*** INPUT FOR THIS TASK ***

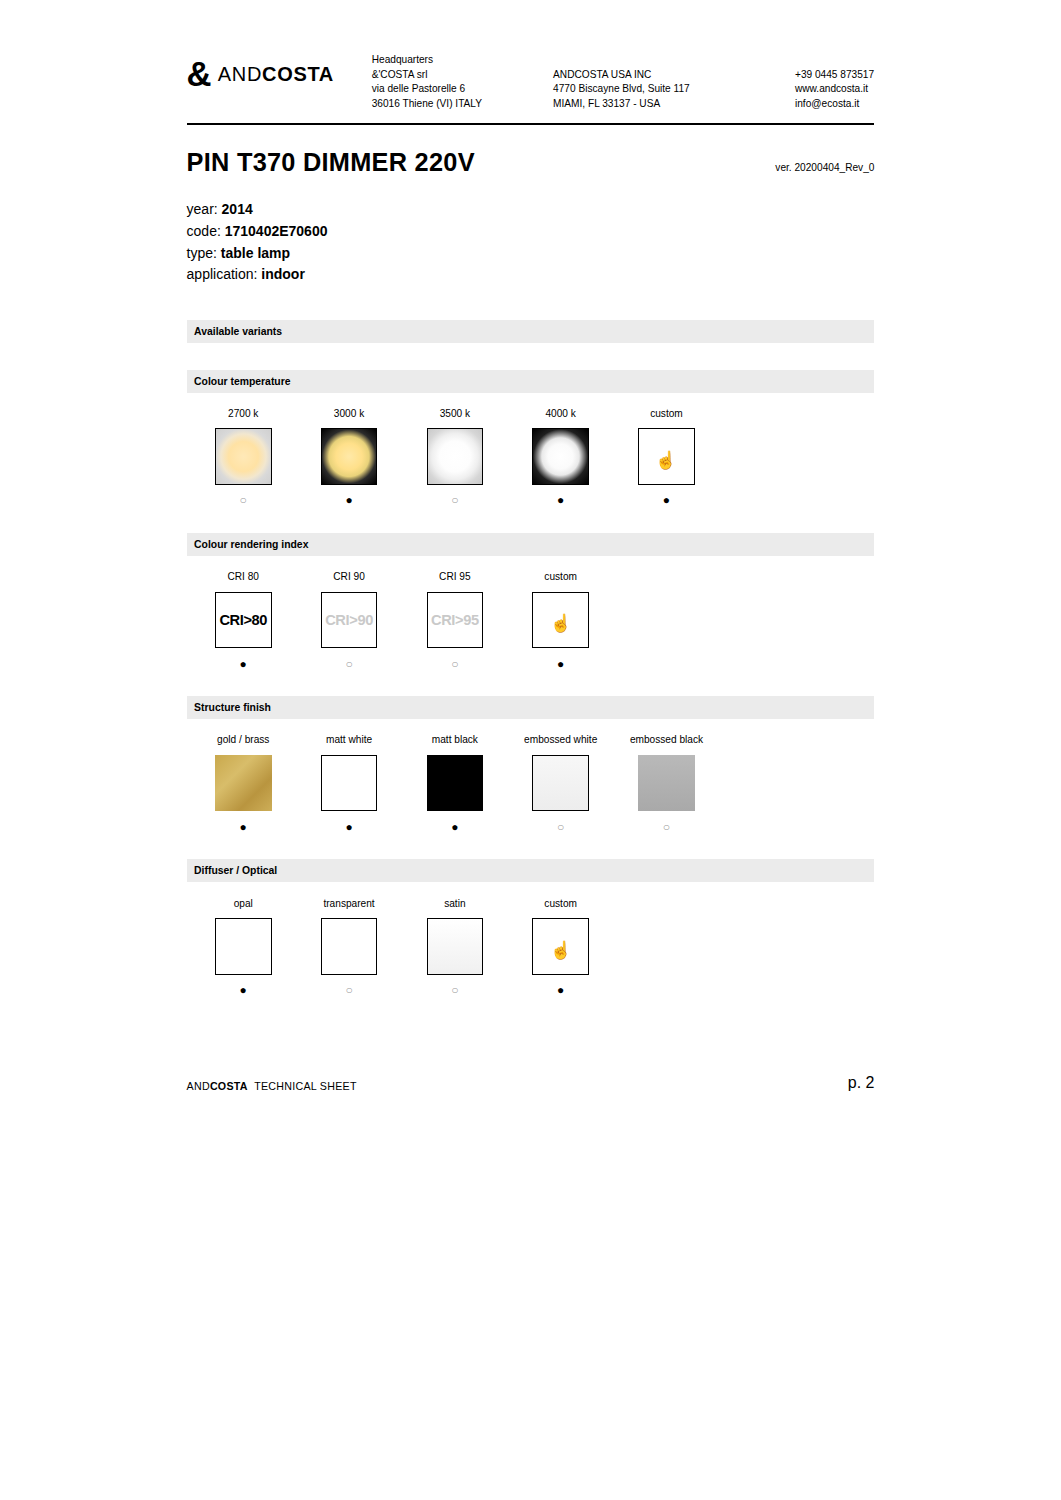& ANDCOSTA
Headquarters
&'COSTA srl
via delle Pastorelle 6
36016 Thiene (VI) ITALY
ANDCOSTA USA INC
4770 Biscayne Blvd, Suite 117
MIAMI, FL 33137 - USA
+39 0445 873517
www.andcosta.it
info@ecosta.it
PIN T370 DIMMER 220V
ver. 20200404_Rev_0
year: 2014
code: 1710402E70600
type: table lamp
application: indoor
Available variants
Colour temperature
2700 k
3000 k
3500 k
4000 k
custom
☝
Colour rendering index
CRI 80
CRI>80
CRI 90
CRI>90
CRI 95
CRI>95
custom
☝
Structure finish
gold / brass
matt white
matt black
embossed white
embossed black
Diffuser / Optical
opal
transparent
satin
custom
☝
AND COSTA TECHNICAL SHEET
p. 2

*** End of INPUT FOR THIS TASK ***

**EXERCISE BRIEF**
With the pictures left out, return the listing above exactly as it stands.

**TASK RESULT**
& ANDCOSTA
Headquarters
&'COSTA srl
via delle Pastorelle 6
36016 Thiene (VI) ITALY
ANDCOSTA USA INC
4770 Biscayne Blvd, Suite 117
MIAMI, FL 33137 - USA
+39 0445 873517
www.andcosta.it
info@ecosta.it
PIN T370 DIMMER 220V
ver. 20200404_Rev_0
year: 2014
code: 1710402E70600
type: table lamp
application: indoor
Available variants
Colour temperature
2700 k
3000 k
3500 k
4000 k
custom
☝
Colour rendering index
CRI 80
CRI>80
CRI 90
CRI>90
CRI 95
CRI>95
custom
☝
Structure finish
gold / brass
matt white
matt black
embossed white
embossed black
Diffuser / Optical
opal
transparent
satin
custom
☝
AND COSTA TECHNICAL SHEET
p. 2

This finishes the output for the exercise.